OUTENTIK-Suasana malam pergantian tahun di Kota Palu kembali ramai. Sejak pukul 21.00 WITA, warga mulai memadati jalan tanggul Teluk Palu yang baru dibangun pascabencana 2018.
Jalan yang beberapa bulan terakhir telah dibuka untuk umum itu kini menjadi salah satu lokasi favorit untuk melepas tahun 2025 dan menyambut 2026.
Kerumunan warga tampak memenuhi sisi jalan yang memanjang mengikuti garis teluk. Lampu-lampu rumah warga yang tersebar di timur dan barat teluk menambah penerangan alami, sementara angin laut bertiup cukup sejuk di sepanjang malam.
Kembang api yang sesekali meletup di udara makin menambah suasana pergantian tahun yang sempat hilang dari kawasan ini beberapa tahun lalu.
Banyak warga datang bersama keluarga, sahabat hingga pasangan. Mereka duduk di tepian tanggul, sebagian berjalan santai, sementara yang lain berhenti untuk mengambil foto dengan latar teluk pada malam hari.
Meski jembatan penghubung kawasan ini belum diresmikan pemerintah, akses jalan sudah cukup nyaman digunakan, termasuk bagi mereka yang bersepeda atau berlari yang kini menjadikan lokasi ini tempat olahraga harian.
Menjelang pukul 00:00 Wita, semakin banyak warga berdatangan.
Dentuman kembang api saling bersahut, dan mewarnai langit teluk Palu yang menandai bergantinya tahun.
Setelah bertahun-tahun kawasan ini identik dengan kerusakan, kini warga kembali bisa menikmati malam tahun baru di tempat yang pernah menjadi bagian penting dari kehidupan kota.Bagi sebagian warga, malam ini bukan sekadar perayaan tahun baru, tetapi juga kesempatan untuk kembali ke lokasi yang menyimpan banyak kenangan sebelum bencana 2018.
“Terakhir merayakan tahun baru di teluk ini tahun 2018, sebelum gempa. Setelah itu rusak, makanya tahun ini datang lagi,” kata Rahmat, warga yang datang bersama teman-temannya.
Harapan serupa juga diungkapkan oleh Alfisti, yang menginginkan Teluk Palu terus dibenahi.
“Saya berharap Palu lebih baik lagi dan tidak ada bencana ke depan. Kalau pemerintah bisa menata teluk ini jadi objek wisata, pasti lebih banyak orang datang,” ujarnya.
Jalan tanggul Teluk Palu dibangun menggunakan dana hibah dari Pemerintah Jepang melalui JICA.
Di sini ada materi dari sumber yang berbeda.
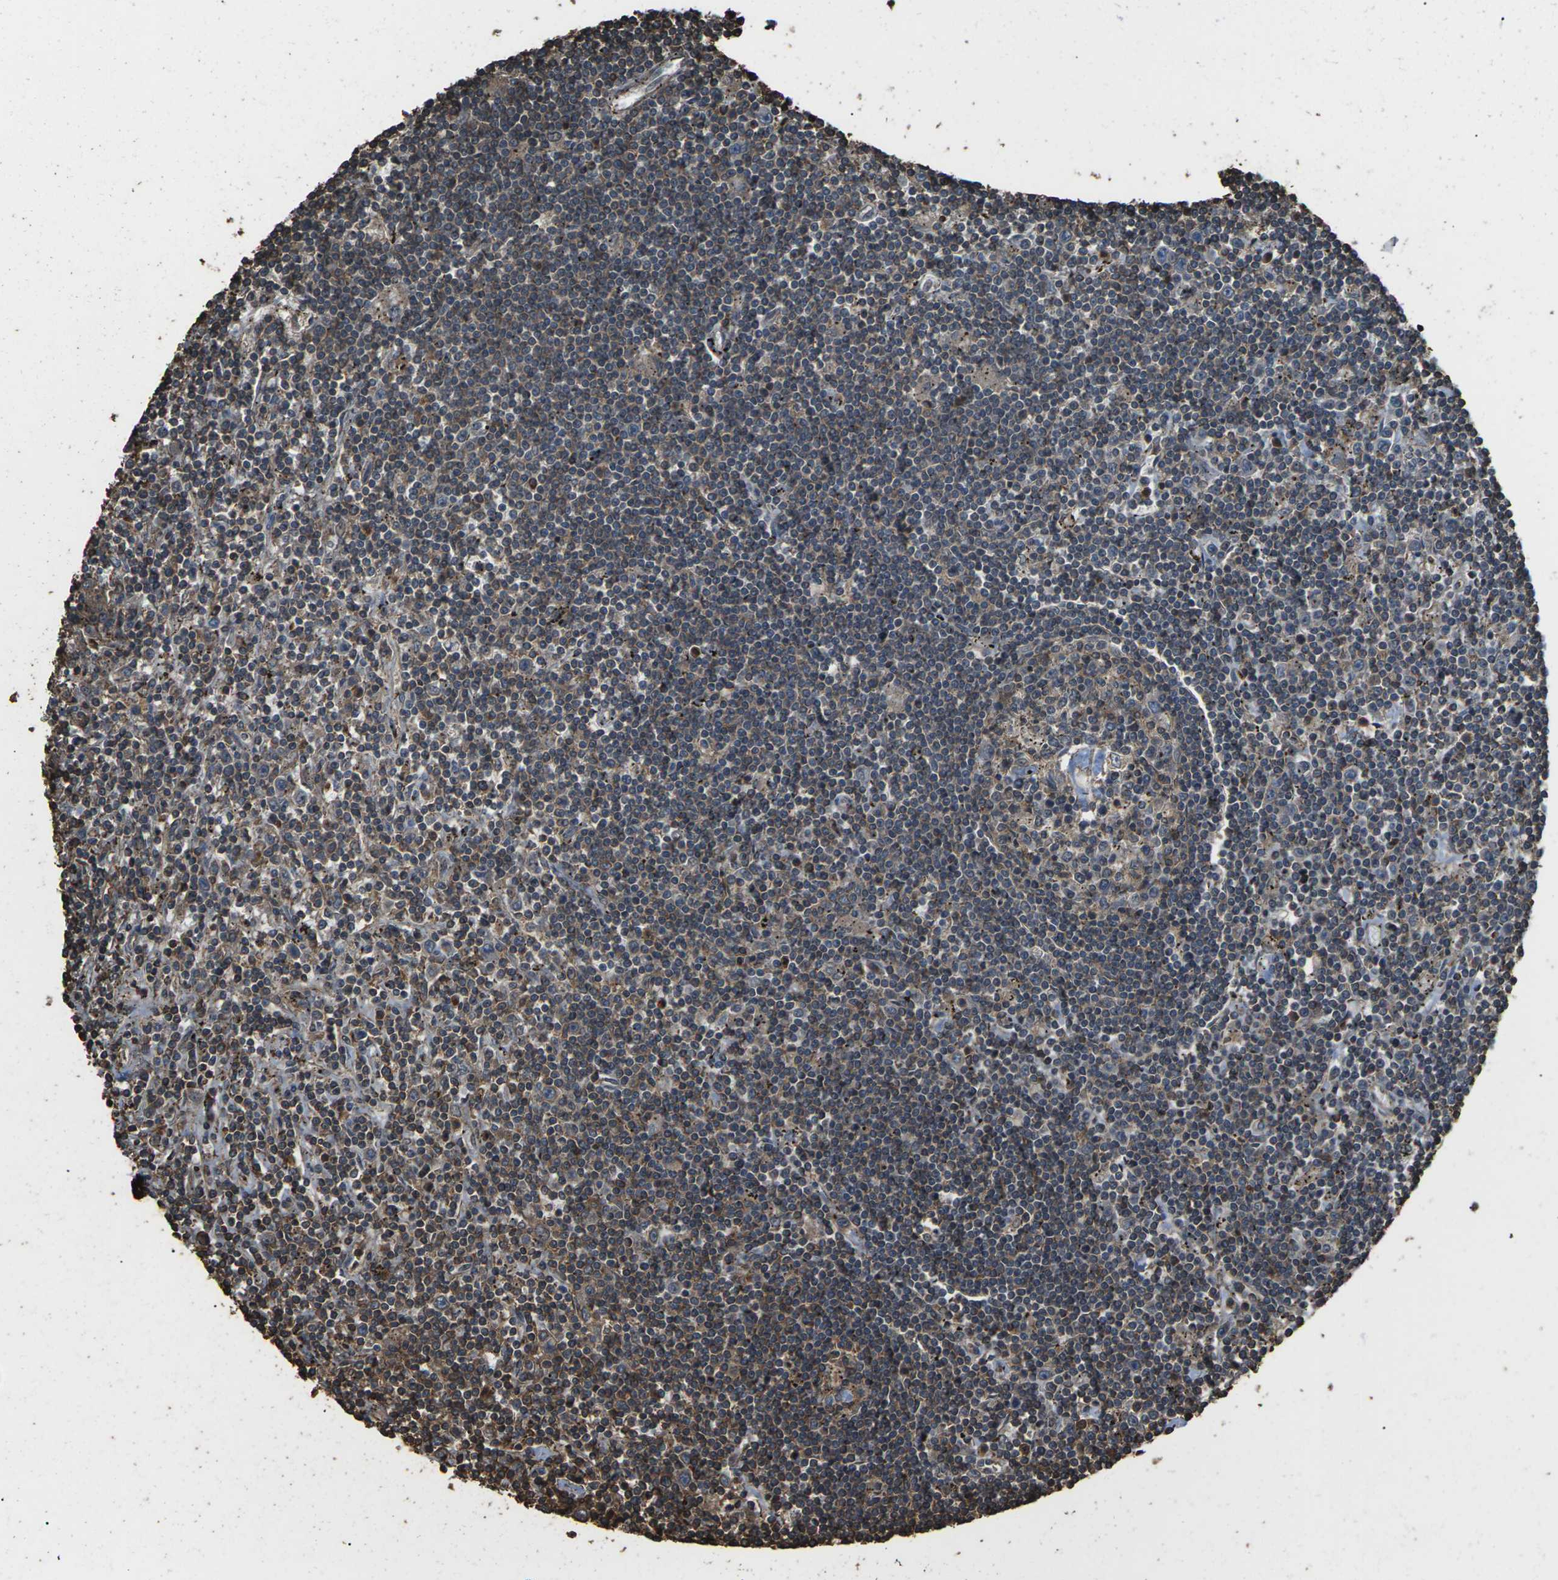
{"staining": {"intensity": "moderate", "quantity": "25%-75%", "location": "cytoplasmic/membranous"}, "tissue": "lymphoma", "cell_type": "Tumor cells", "image_type": "cancer", "snomed": [{"axis": "morphology", "description": "Malignant lymphoma, non-Hodgkin's type, Low grade"}, {"axis": "topography", "description": "Spleen"}], "caption": "The image exhibits staining of low-grade malignant lymphoma, non-Hodgkin's type, revealing moderate cytoplasmic/membranous protein staining (brown color) within tumor cells.", "gene": "DHPS", "patient": {"sex": "male", "age": 76}}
Kehadirannya bukan hanya menjadi bagian dari upaya pemulihan infrastruktur, tetapi juga membuka ruang bagi warga untuk kembali menikmati kawasan pesisir yang selama ini menjadi titik berkumpul, terutama pada momentum pergantian tahun.
Bagi banyak orang di Palu, malam pergantian tahun ini menjadi kesempatan untuk merayakan, mengenang, sekaligus menatap tahun baru dengan harapan yang lebih jelas.